「『おじさんが便所掃除してるだけ』」PERFECT DAYS SOさんの映画レビュー(感想・評価)
『おじさんが便所掃除してるだけ』
アベンジャーズ映画を「世界を救うだけ」と言わないように、おじさんだって日々いろいろな出来事を経験して喜んだり悲しんだりするし、便所掃除だってぐっと近寄ってみれば知らなかったいろいろなことに気づく。
我々がついひとくくりに「だけ」と軽視しがちな事も、こんなに細かい要素から成り立っていて面白いんだという事を教えてくれる。
役所広司の演技に支えられている部分も大きい。

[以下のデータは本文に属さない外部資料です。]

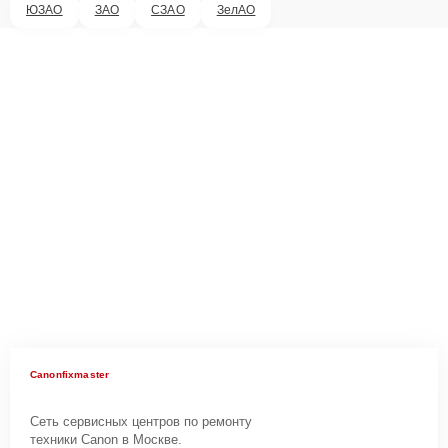
ЮЗАО
ЗАО
СЗАО
ЗелАО
Canonfixmaster
Сеть сервисных центров по ремонту
техники Canon в Москве.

映画の前半彼はほぼ無言だが、たしかな演技力によっておじさんの人となりが表現されている。所作はどことなく上品で、整った部屋の様子などを見ても分かるが貧すれど鈍していない。これは中盤で理由が示唆されるが、はっきりと伝えず視聴者の想像に任せる形になっている。
エンディングで彼が泣いていた理由は何だったのだろう。朝日が眩しかっただけかもしれないし、出会った人々のいろいろな出来事に対して自分の日常があまりに平坦で虚しくなったのかもしれない。
終わったあと気持ちが良い映画だった。